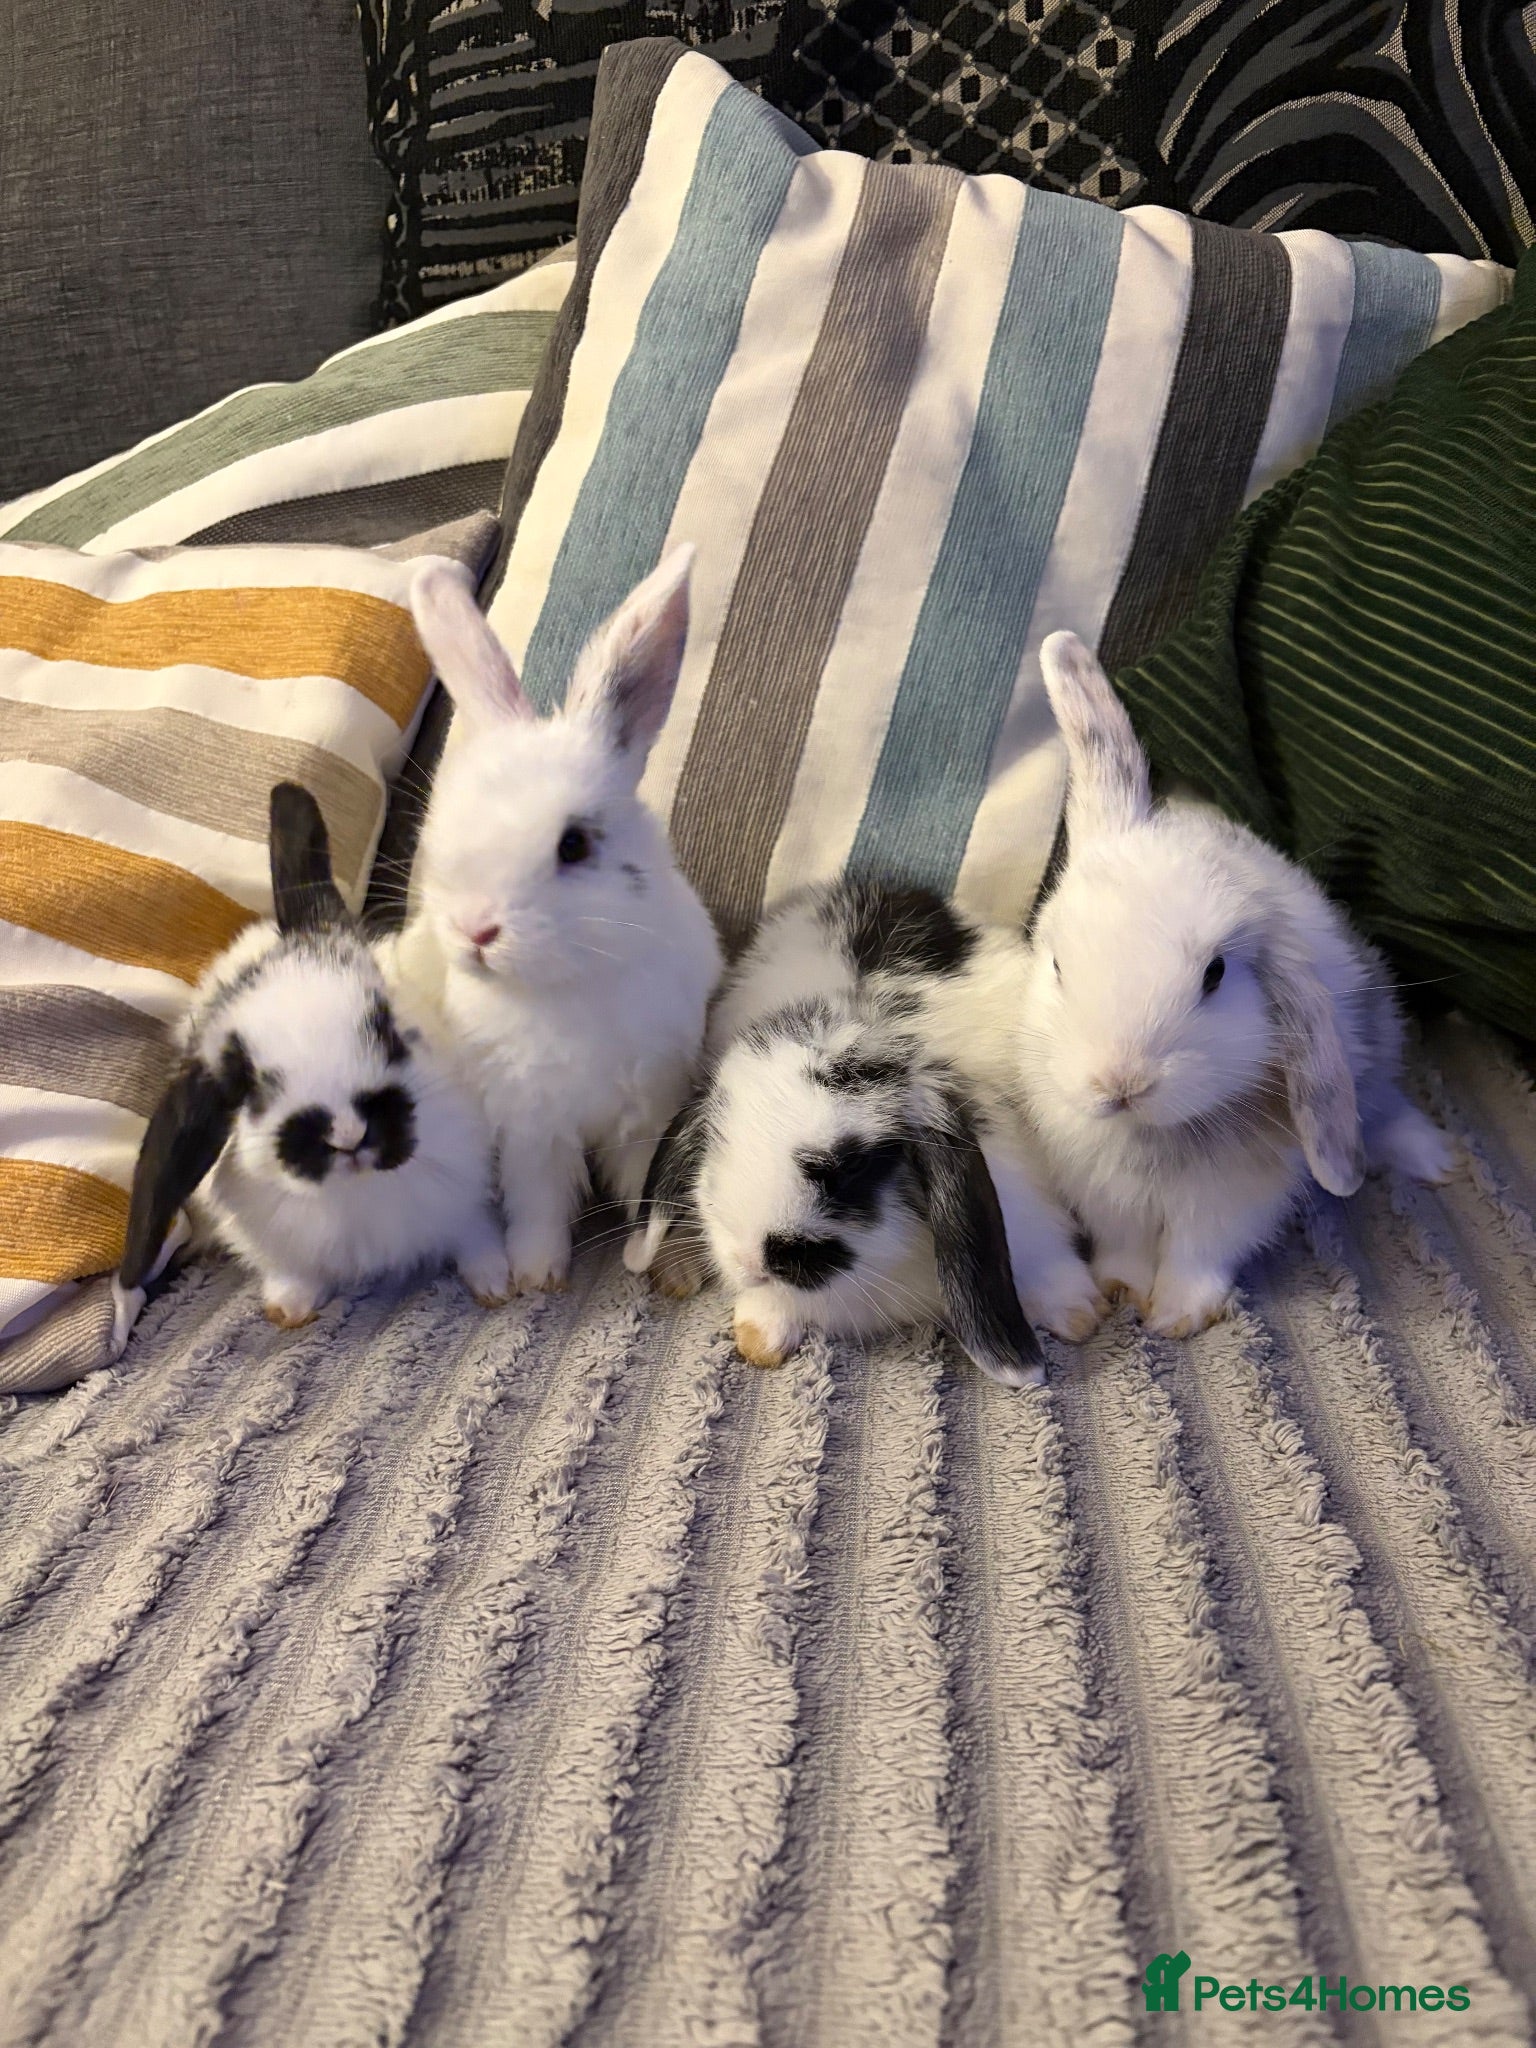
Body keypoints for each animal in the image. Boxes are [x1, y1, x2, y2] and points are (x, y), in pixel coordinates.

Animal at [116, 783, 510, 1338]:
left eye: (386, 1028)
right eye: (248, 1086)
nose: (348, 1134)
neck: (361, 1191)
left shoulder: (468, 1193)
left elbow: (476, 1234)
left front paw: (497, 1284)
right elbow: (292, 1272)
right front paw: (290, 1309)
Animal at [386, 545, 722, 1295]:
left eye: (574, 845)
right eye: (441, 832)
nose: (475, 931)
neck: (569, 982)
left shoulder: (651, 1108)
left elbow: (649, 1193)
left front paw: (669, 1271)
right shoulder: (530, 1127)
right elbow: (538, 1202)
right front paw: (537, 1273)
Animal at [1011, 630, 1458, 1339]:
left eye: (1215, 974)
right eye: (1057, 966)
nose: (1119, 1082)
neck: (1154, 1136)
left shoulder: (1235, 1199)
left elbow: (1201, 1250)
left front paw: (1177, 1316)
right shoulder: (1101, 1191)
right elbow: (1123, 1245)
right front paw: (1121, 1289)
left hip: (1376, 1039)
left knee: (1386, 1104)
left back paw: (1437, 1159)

+++

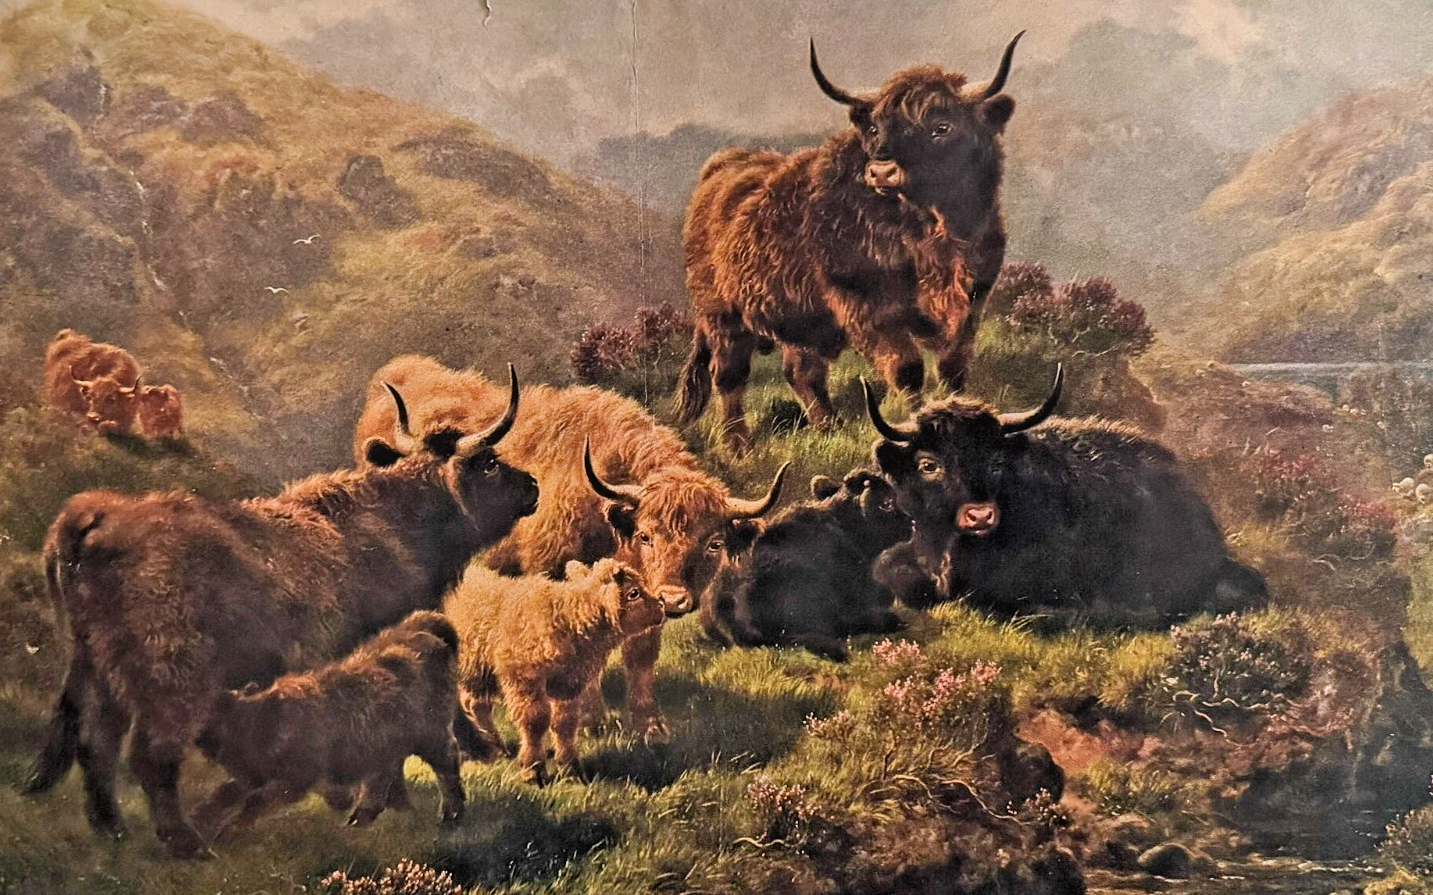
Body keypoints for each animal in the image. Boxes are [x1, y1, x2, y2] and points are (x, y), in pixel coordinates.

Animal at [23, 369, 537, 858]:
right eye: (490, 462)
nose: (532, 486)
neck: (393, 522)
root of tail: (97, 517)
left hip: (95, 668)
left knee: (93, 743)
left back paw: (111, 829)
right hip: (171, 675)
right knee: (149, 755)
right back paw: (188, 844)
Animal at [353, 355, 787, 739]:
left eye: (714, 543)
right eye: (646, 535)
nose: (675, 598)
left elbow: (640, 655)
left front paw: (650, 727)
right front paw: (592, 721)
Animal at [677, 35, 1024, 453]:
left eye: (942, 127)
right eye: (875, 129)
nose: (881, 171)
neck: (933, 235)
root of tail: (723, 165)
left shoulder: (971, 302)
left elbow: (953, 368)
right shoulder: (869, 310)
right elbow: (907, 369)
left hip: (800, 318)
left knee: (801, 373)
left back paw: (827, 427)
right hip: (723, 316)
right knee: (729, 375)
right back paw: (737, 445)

+++

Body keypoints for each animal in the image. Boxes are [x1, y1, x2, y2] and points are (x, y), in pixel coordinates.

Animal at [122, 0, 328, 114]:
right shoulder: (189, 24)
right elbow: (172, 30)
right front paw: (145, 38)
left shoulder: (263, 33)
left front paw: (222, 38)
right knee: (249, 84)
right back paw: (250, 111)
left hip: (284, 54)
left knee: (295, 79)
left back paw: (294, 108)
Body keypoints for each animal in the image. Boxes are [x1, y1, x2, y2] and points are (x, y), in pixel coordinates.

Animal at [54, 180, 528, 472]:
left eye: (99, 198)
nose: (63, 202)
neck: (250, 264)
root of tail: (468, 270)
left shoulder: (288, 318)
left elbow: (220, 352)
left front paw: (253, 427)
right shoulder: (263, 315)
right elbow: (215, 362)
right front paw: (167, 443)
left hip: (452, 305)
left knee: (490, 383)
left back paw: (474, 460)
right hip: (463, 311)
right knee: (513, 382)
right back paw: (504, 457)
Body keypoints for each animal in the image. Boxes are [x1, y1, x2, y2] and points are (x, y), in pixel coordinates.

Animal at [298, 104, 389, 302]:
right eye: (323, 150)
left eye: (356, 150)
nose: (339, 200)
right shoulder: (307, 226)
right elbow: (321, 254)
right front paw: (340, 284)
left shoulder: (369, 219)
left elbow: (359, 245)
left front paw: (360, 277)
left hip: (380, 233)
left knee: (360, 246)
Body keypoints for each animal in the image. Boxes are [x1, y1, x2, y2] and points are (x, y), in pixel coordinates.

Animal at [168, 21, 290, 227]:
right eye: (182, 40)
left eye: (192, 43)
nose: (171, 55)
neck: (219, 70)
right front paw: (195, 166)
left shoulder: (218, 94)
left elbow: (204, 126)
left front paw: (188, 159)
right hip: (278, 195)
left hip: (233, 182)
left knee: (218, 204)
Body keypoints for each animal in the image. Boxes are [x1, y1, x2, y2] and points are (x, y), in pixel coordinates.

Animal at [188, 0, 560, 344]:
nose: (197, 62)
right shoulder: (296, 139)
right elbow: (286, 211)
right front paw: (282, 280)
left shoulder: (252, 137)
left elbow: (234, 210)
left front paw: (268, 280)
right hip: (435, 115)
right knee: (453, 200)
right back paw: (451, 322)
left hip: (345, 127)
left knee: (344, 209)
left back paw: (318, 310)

+++

Repeat, word for word, the lines above between the line holding "right eye: (646, 535)" and the line holding "right back paw: (737, 445)", inclusive; omit everything else.

RESULT OF THE TASK:
right eye: (646, 535)
nose: (675, 598)
left elbow: (640, 655)
left front paw: (650, 727)
right front paw: (592, 721)
Animal at [677, 35, 1024, 453]:
left eye: (942, 127)
right eye: (875, 129)
nose: (881, 171)
neck: (933, 235)
root of tail: (723, 165)
left shoulder: (971, 302)
left elbow: (953, 368)
right shoulder: (869, 310)
right elbow: (907, 369)
left hip: (800, 318)
left knee: (801, 373)
left back paw: (827, 427)
right hip: (723, 316)
right knee: (729, 375)
right back paw: (737, 445)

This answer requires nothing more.